Art Gene and Oakmere unite to re-wild

 

We’re excited to announce a new project with locally established house builder Oakmere, that will encourage native wildlife and flora back to areas around Barrow, through environmental initiatives that will create thriving living environments for the community.

An initial 12-month project has commenced between Oakmere and Barrow-based Art Gene, to produce a series of practical expert-led workshops which will engage the local community in ecological and sustainable food growing. In supporting Art Gene’s wider quest with Barrow-in-Furness Borough Council for climate change action, Oakmere has committed to the environmental projects in Barrow, to share knowledge and ideas that will create environmentally friendly open spaces for everyone to enjoy.

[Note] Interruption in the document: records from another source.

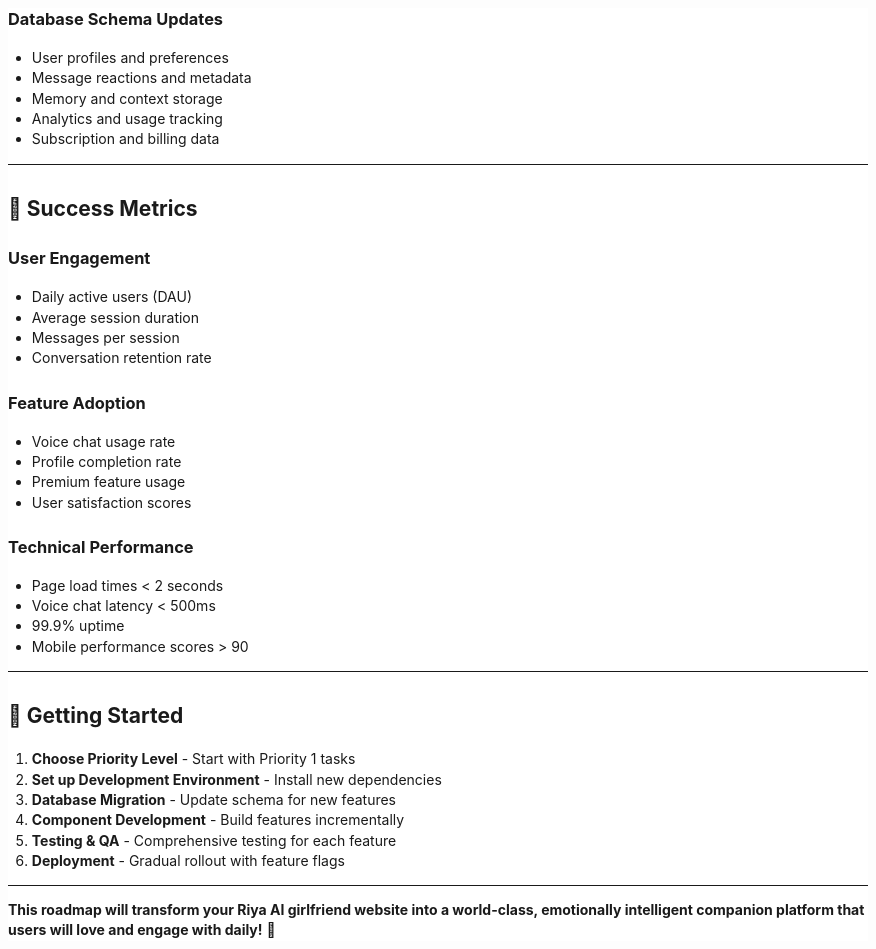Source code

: ### **Database Schema Updates**

- User profiles and preferences
- Message reactions and metadata
- Memory and context storage
- Analytics and usage tracking
- Subscription and billing data

---

## 🎯 **Success Metrics**

### **User Engagement**

- Daily active users (DAU)
- Average session duration
- Messages per session
- Conversation retention rate

### **Feature Adoption**

- Voice chat usage rate
- Profile completion rate
- Premium feature usage
- User satisfaction scores

### **Technical Performance**

- Page load times < 2 seconds
- Voice chat latency < 500ms
- 99.9% uptime
- Mobile performance scores > 90

---

## 🚀 **Getting Started**

1. **Choose Priority Level** - Start with Priority 1 tasks
2. **Set up Development Environment** - Install new dependencies
3. **Database Migration** - Update schema for new features
4. **Component Development** - Build features incrementally
5. **Testing & QA** - Comprehensive testing for each feature
6. **Deployment** - Gradual rollout with feature flags

---

**This roadmap will transform your Riya AI girlfriend website into a world-class, emotionally intelligent companion platform that users will love and engage with daily!** 🌟
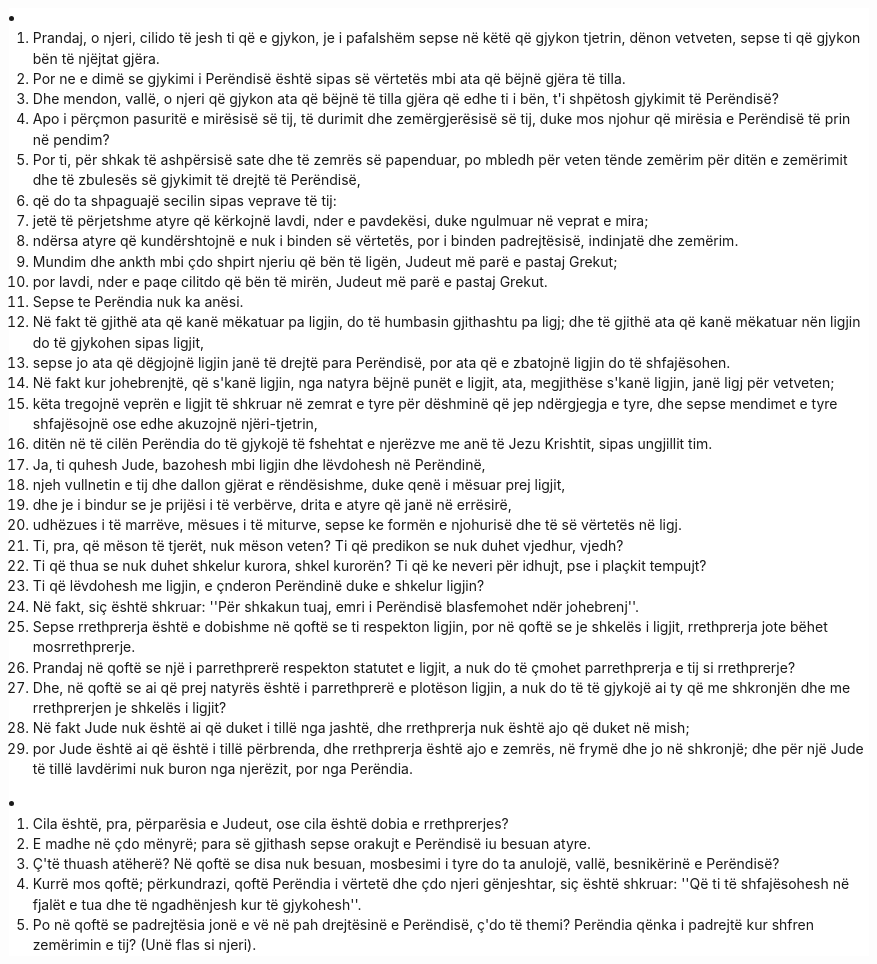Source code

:   </li>
  <li>
    <ol>
      <li>Prandaj, o njeri, cilido të jesh ti që e gjykon, je i pafalshëm sepse në këtë që gjykon tjetrin, dënon vetveten, sepse ti që gjykon bën të njëjtat gjëra.</li>
      <li>Por ne e dimë se gjykimi i Perëndisë është sipas së vërtetës mbi ata që bëjnë gjëra të tilla.</li>
      <li>Dhe mendon, vallë, o njeri që gjykon ata që bëjnë të tilla gjëra që edhe ti i bën, t'i shpëtosh gjykimit të Perëndisë?</li>
      <li>Apo i përçmon pasuritë e mirësisë së tij, të durimit dhe zemërgjerësisë së tij, duke mos njohur që mirësia e Perëndisë të prin në pendim?</li>
      <li>Por ti, për shkak të ashpërsisë sate dhe të zemrës së papenduar, po mbledh për veten tënde zemërim për ditën e zemërimit dhe të zbulesës së gjykimit të drejtë të Perëndisë,</li>
      <li>që do ta shpaguajë secilin sipas veprave të tij:</li>
      <li>jetë të përjetshme atyre që kërkojnë lavdi, nder e pavdekësi, duke ngulmuar në veprat e mira;</li>
      <li>ndërsa atyre që kundërshtojnë e nuk i binden së vërtetës, por i binden padrejtësisë, indinjatë dhe zemërim.</li>
      <li>Mundim dhe ankth mbi çdo shpirt njeriu që bën të ligën, Judeut më parë e pastaj Grekut;</li>
      <li>por lavdi, nder e paqe cilitdo që bën të mirën, Judeut më parë e pastaj Grekut.</li>
      <li>Sepse te Perëndia nuk ka anësi.</li>
      <li>Në fakt të gjithë ata që kanë mëkatuar pa ligjin, do të humbasin gjithashtu pa ligj; dhe të gjithë ata që kanë mëkatuar nën ligjin do të gjykohen sipas ligjit,</li>
      <li>sepse jo ata që dëgjojnë ligjin janë të drejtë para Perëndisë, por ata që e zbatojnë ligjin do të shfajësohen.</li>
      <li>Në fakt kur johebrenjtë, që s'kanë ligjin, nga natyra bëjnë punët e ligjit, ata, megjithëse s'kanë ligjin, janë ligj për vetveten;</li>
      <li>këta tregojnë veprën e ligjit të shkruar në zemrat e tyre për dëshminë që jep ndërgjegja e tyre, dhe sepse mendimet e tyre shfajësojnë ose edhe akuzojnë njëri-tjetrin,</li>
      <li>ditën në të cilën Perëndia do të gjykojë të fshehtat e njerëzve me anë të Jezu Krishtit, sipas ungjillit tim.</li>
      <li>Ja, ti quhesh Jude, bazohesh mbi ligjin dhe lëvdohesh në Perëndinë,</li>
      <li>njeh vullnetin e tij dhe dallon gjërat e rëndësishme, duke qenë i mësuar prej ligjit,</li>
      <li>dhe je i bindur se je prijësi i të verbërve, drita e atyre që janë në errësirë,</li>
      <li>udhëzues i të marrëve, mësues i të miturve, sepse ke formën e njohurisë dhe të së vërtetës në ligj.</li>
      <li>Ti, pra, që mëson të tjerët, nuk mëson veten? Ti që predikon se nuk duhet vjedhur, vjedh?</li>
      <li>Ti që thua se nuk duhet shkelur kurora, shkel kurorën? Ti që ke neveri për idhujt, pse i plaçkit tempujt?</li>
      <li>Ti që lëvdohesh me ligjin, e çnderon Perëndinë duke e shkelur ligjin?</li>
      <li>Në fakt, siç është shkruar: ''Për shkakun tuaj, emri i Perëndisë blasfemohet ndër johebrenj''.</li>
      <li>Sepse rrethprerja është e dobishme në qoftë se ti respekton ligjin, por në qoftë se je shkelës i ligjit, rrethprerja jote bëhet mosrrethprerje.</li>
      <li>Prandaj në qoftë se një i parrethprerë respekton statutet e ligjit, a nuk do të çmohet parrethprerja e tij si rrethprerje?</li>
      <li>Dhe, në qoftë se ai që prej natyrës është i parrethprerë e plotëson ligjin, a nuk do të të gjykojë ai ty që me shkronjën dhe me rrethprerjen je shkelës i ligjit?</li>
      <li>Në fakt Jude nuk është ai që duket i tillë nga jashtë, dhe rrethprerja nuk është ajo që duket në mish;</li>
      <li>por Jude është ai që është i tillë përbrenda, dhe rrethprerja është ajo e zemrës, në frymë dhe jo në shkronjë; dhe për një Jude të tillë lavdërimi nuk buron nga njerëzit, por nga Perëndia.</li>
    </ol>
  </li>
  <li>
    <ol>
      <li>Cila është, pra, përparësia e Judeut, ose cila është dobia e rrethprerjes?</li>
      <li>E madhe në çdo mënyrë; para së gjithash sepse orakujt e Perëndisë iu besuan atyre.</li>
      <li>Ç'të thuash atëherë? Në qoftë se disa nuk besuan, mosbesimi i tyre do ta anulojë, vallë, besnikërinë e Perëndisë?</li>
      <li>Kurrë mos qoftë; përkundrazi, qoftë Perëndia i vërtetë dhe çdo njeri gënjeshtar, siç është shkruar: ''Që ti të shfajësohesh në fjalët e tua dhe të ngadhënjesh kur të gjykohesh''.</li>
      <li>Po në qoftë se padrejtësia jonë e vë në pah drejtësinë e Perëndisë, ç'do të themi? Perëndia qënka i padrejtë kur shfren zemërimin e tij? (Unë flas si njeri).</li>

Workshops will be based at Allotment Soup, the Isle of Walney Community Growing Space, Art Gene’s long-term project now in its fifth year, to develop an acre of scrubland on Walney Island into a community resource for food, futures and biodiversity. Led by Ecological Designer Dr Vincent Walsh, who is working with Art Gene on the future development of the Isle of Walney Community Growing Space. The project has received generous support to date, with particular thanks to Sir John Fisher Foundation whose support has enabled Vincent’s role here in Barrow.

Oakmere, which this month launched exclusive new homes development, Abbey Heights, in Barrow-In-Furness, has an adjacent 18-acre meadow dedicated to improving biological diversity, creating an environmental legacy in the community. Planning stage for the land is underway to design and create a self-maintaining habitat for local flora and fauna that will attract and revive species of wildlife in the area.

 

Commenting on why Oakmere has partnered with Art Gene, Director Mark Wilkinson said:

“Most of our new homes developments are in Cumbria and the Lakes, the region is of great importance to us from a cultural and environmental perspective. It is our job to create aspirational homes for the community and in doing so, we’re passionate about respecting and nurturing the beauty of our landscape.

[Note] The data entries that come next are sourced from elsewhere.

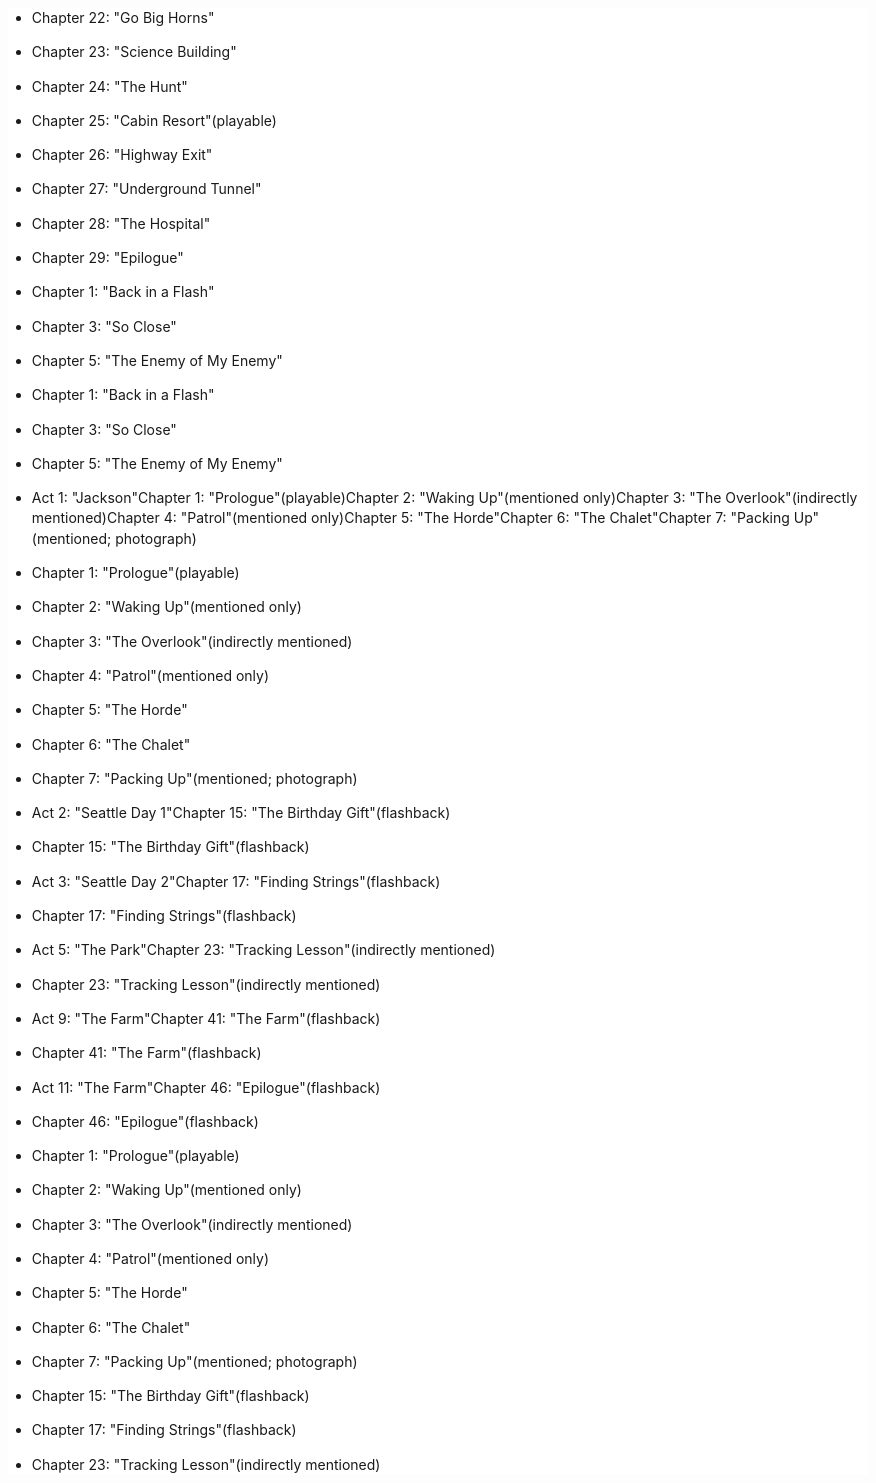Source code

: - Chapter 22: "Go Big Horns"
- Chapter 23: "Science Building"

- Chapter 24: "The Hunt"
- Chapter 25: "Cabin Resort"(playable)

- Chapter 26: "Highway Exit"
- Chapter 27: "Underground Tunnel"

- Chapter 28: "The Hospital"

- Chapter 29: "Epilogue"

- Chapter 1: "Back in a Flash"
- Chapter 3: "So Close"
- Chapter 5: "The Enemy of My Enemy"

- Chapter 1: "Back in a Flash"
- Chapter 3: "So Close"
- Chapter 5: "The Enemy of My Enemy"

- Act 1: "Jackson"Chapter 1: "Prologue"(playable)Chapter 2: "Waking Up"(mentioned only)Chapter 3: "The Overlook"(indirectly mentioned)Chapter 4: "Patrol"(mentioned only)Chapter 5: "The Horde"Chapter 6: "The Chalet"Chapter 7: "Packing Up"(mentioned; photograph)
- Chapter 1: "Prologue"(playable)
- Chapter 2: "Waking Up"(mentioned only)
- Chapter 3: "The Overlook"(indirectly mentioned)
- Chapter 4: "Patrol"(mentioned only)
- Chapter 5: "The Horde"
- Chapter 6: "The Chalet"
- Chapter 7: "Packing Up"(mentioned; photograph)
- Act 2: "Seattle Day 1"Chapter 15: "The Birthday Gift"(flashback)
- Chapter 15: "The Birthday Gift"(flashback)
- Act 3: "Seattle Day 2"Chapter 17: "Finding Strings"(flashback)
- Chapter 17: "Finding Strings"(flashback)
- Act 5: "The Park"Chapter 23: "Tracking Lesson"(indirectly mentioned)
- Chapter 23: "Tracking Lesson"(indirectly mentioned)
- Act 9: "The Farm"Chapter 41: "The Farm"(flashback)
- Chapter 41: "The Farm"(flashback)
- Act 11: "The Farm"Chapter 46: "Epilogue"(flashback)
- Chapter 46: "Epilogue"(flashback)

- Chapter 1: "Prologue"(playable)
- Chapter 2: "Waking Up"(mentioned only)
- Chapter 3: "The Overlook"(indirectly mentioned)
- Chapter 4: "Patrol"(mentioned only)
- Chapter 5: "The Horde"
- Chapter 6: "The Chalet"
- Chapter 7: "Packing Up"(mentioned; photograph)

- Chapter 15: "The Birthday Gift"(flashback)

- Chapter 17: "Finding Strings"(flashback)

- Chapter 23: "Tracking Lesson"(indirectly mentioned)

“We are delighted to support Art Gene with its conscientious local mission to make the most of our public spaces for the good of the environment and our people. By joining together our respective areas of expertise and experience we are positive about the impact we can make.”

 

Above: practical work at Allotment Soup with Vincent Walsh, photo Daryl Pugh

 

The workshops will include activities and learning on subjects including: ‘Composting – creating feedback loops’ and ‘Forest Gardening- mimicking nature’ to help harness the power of natural processes to feed native flora and fauna as well as produce fruit and vegetables. Further workshops will focus on the site’s biodiversity such as ‘Edges – diversity popping’ and ‘Pathways – building ecological networks’.

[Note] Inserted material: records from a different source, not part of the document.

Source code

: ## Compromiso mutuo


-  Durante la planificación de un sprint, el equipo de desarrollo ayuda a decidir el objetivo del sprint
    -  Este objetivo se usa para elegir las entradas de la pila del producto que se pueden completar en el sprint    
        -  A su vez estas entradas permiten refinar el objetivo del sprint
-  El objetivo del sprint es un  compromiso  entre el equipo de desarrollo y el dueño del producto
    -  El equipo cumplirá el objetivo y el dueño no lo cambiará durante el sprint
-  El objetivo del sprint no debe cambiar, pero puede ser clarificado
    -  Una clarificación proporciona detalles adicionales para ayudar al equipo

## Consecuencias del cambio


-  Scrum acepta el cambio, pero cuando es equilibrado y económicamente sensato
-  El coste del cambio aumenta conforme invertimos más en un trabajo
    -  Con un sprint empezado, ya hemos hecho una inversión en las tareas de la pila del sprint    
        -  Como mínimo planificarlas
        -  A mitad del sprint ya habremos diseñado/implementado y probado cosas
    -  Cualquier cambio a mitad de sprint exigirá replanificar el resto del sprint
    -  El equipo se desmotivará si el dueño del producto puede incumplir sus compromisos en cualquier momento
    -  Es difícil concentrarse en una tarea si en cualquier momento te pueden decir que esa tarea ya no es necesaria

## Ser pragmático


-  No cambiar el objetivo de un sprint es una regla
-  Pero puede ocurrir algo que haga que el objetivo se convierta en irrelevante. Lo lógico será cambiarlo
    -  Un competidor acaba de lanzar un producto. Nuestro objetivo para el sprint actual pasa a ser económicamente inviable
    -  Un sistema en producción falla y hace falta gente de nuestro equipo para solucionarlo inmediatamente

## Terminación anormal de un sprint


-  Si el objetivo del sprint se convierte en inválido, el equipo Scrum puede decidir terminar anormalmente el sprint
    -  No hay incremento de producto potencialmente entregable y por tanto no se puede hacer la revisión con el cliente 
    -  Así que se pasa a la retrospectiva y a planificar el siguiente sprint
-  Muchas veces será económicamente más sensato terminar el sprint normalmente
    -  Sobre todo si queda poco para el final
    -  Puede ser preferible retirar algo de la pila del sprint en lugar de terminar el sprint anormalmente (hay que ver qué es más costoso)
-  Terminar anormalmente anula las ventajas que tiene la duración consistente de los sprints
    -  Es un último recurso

Workshops begin this September until April 2021. All events are free and open to all. Find all workshop dates HERE.

 

Art Gene Co-founder/Director Maddi Nicholson said:

“We are thrilled to be partnering with Oakmere to further promote and preserve our amazing natural environment as well as continue working with the community of Barrow and Walney.”

 

Ecological Designer to the Allotment Soup project Vincent Walsh added:

“In a time of climate change and biodiversity loss, it is important that communities transform unused green space in the pursuit of creating sustainable and ecologically rich environments for both natural and human wellbeing. The partnership between Oakmere and Art Gene is just one demonstration of the exciting possibilities when two diverse organisations come together.”  

 

Works have begun on site at Abbey Heights opposite the grounds of Furness Abbey, to bring forward three, four and five-bedroom executive homes made of natural red stone and Burlington slate roofs. The development offers larger than average areas of space around each home.